Die Welt zu Gast bei Freiburgern
Auch im Mooswald wird baulich nachgebessert. Zwischen zwei Bundesligaspielen bekommt das neue SC-Stadion breite Stufen auf und mehr Platz hinter der Südtribüne spendiert. Außerdem nehmen sich Fans vor Toiletten und Wurstbuden nicht länger unfreiwillig in Manndeckung. Die nun voll funktionstüchtige Freiburger Arena verdrängt kurzfristig Stuttgart als Austragungsort für die EM 2024. Davor beendet Nico Schlotterbeck seinen bis 2027 datierten Vertrag mit dem BVB frühzeitig und wechselt zurück an die Dreisam. Die Begründung: Der Innenverteidiger würde gern Champions League spielen.

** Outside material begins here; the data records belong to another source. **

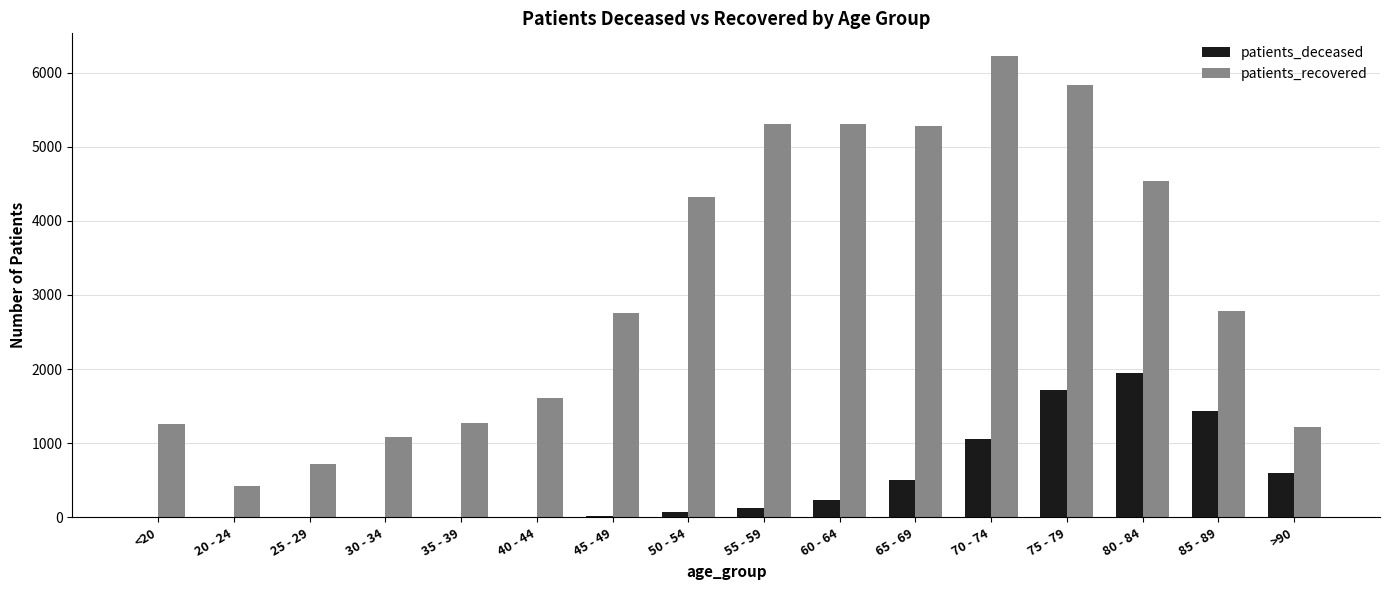

At which category is the sum across all series the highest?

75 - 79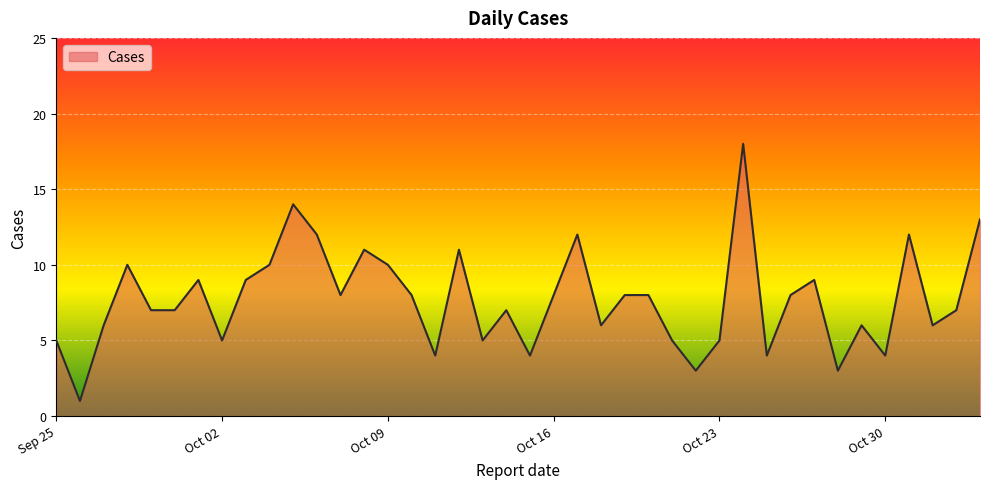

How many categories are shown in the chart?

40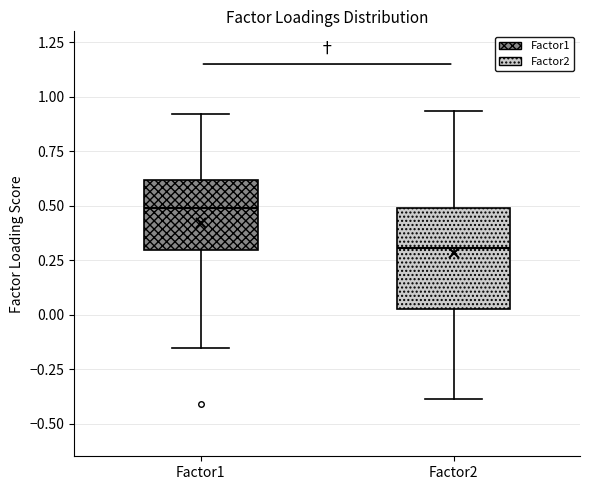

Which box has the lowest median line?

Factor2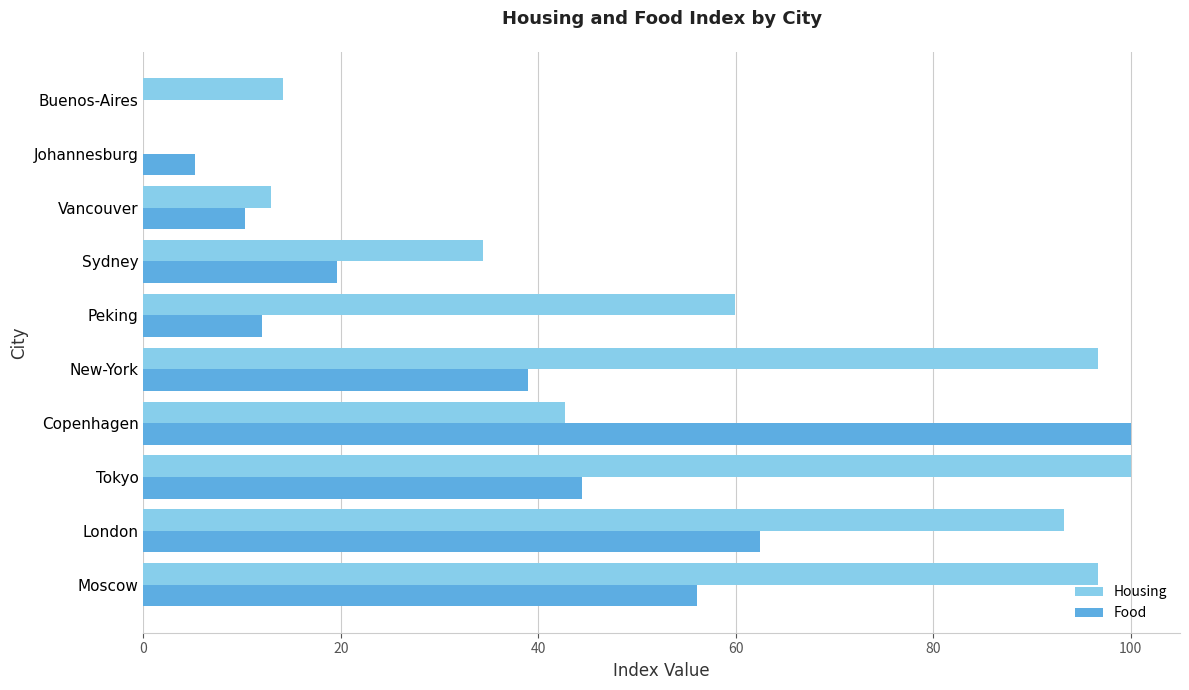

What is the sum of all Food values?

349.0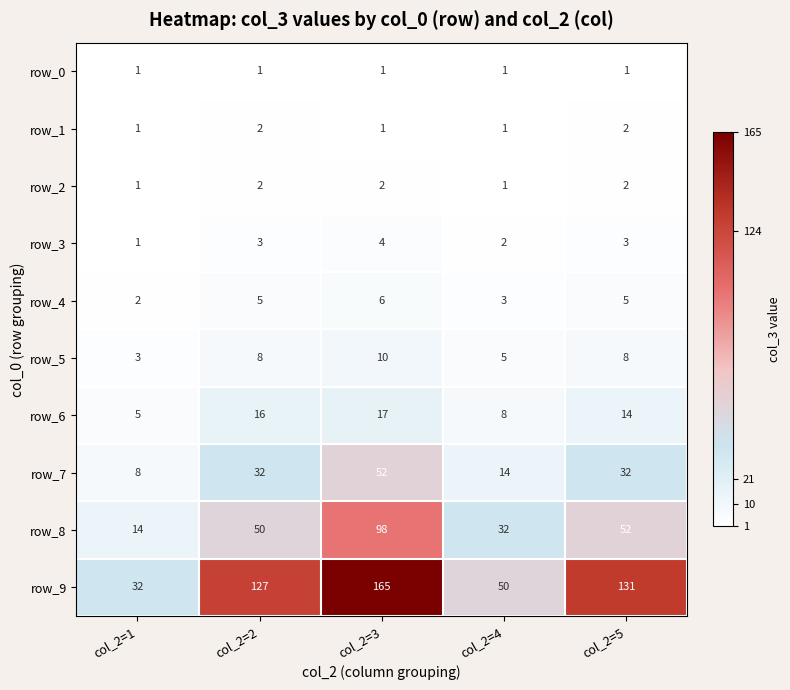

What is the spread (max minus min) of values at col_2=4?

49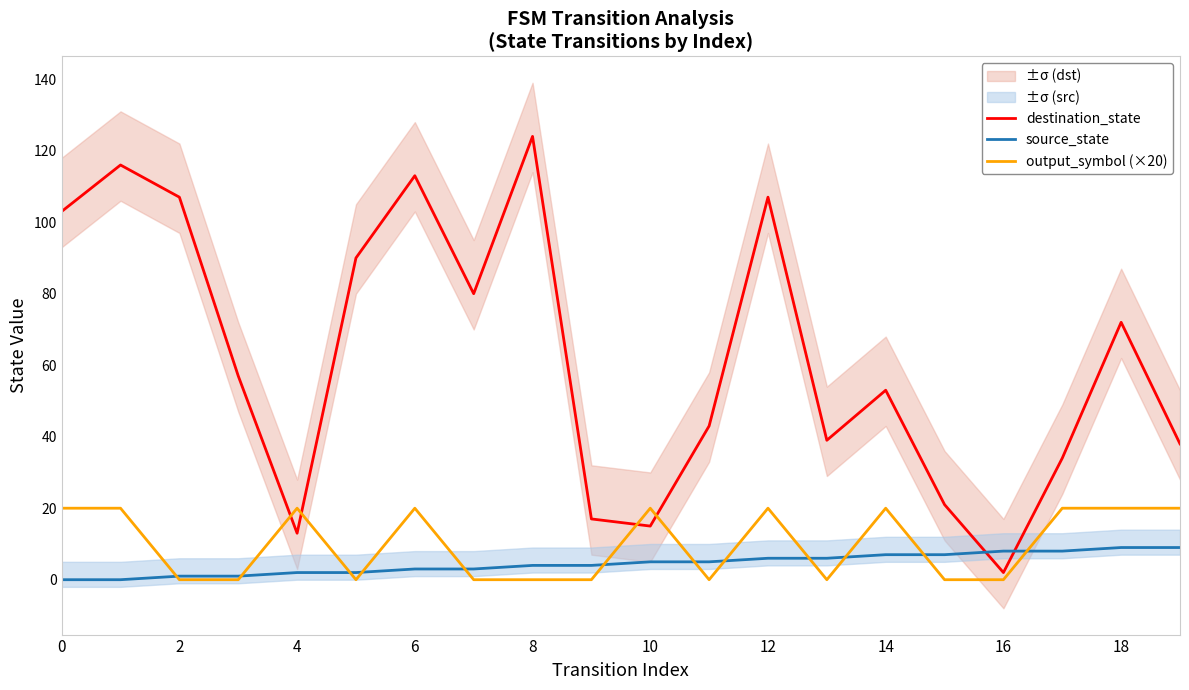

Which series has the largest range (max minus min)?

destination_state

Warme Worte gegen die Erderwärmung
In Zeiten explodierender Energiepreise ist nicht nur guter Rat teuer. Um Gas zu sparen, besinnt sich Deutschland im bitterkalten Frühjahr auf menschliche Wärme – das Land rückt zusammen. Auch das Lagerfeuer der Nation, Wetten, dass ...?, wird wieder entfacht. Gottschalk moderiert in Dauerschleife. Im Gummibärchenrausch wettet Gast Martin Horn, dass Freiburg dank Empathie und warmer Worte schon 2030 klimaneutral wird. Top, die Wette gilt!
Das bisschen Haushalt
Im ersten Quartal ringen Rathaus und Fraktionen um den Doppelhaushalt. Die Verwaltung legt vor, die Fraktionen bringen mehr als 400 Änderungsanträge ein. Im Mai verabschiedet Freiburg den nächsten Milliarden-Haushalt. Erneut mit zig Millionen neuen Schulden. Im Juli genehmigt das Regierungspräsidium den Haushalt, muss aber danach den Titel „Aufsichtsbehörde“ ablegen, weil es den ausgabefleißigen Freiburgern wieder nicht auf die Finger gehauen hat. Finanzbürgermeister Stefan Breiter weiß nicht, ob er darüber lachen oder weinen soll. Die Entscheidung fällt im Penaltyschießen.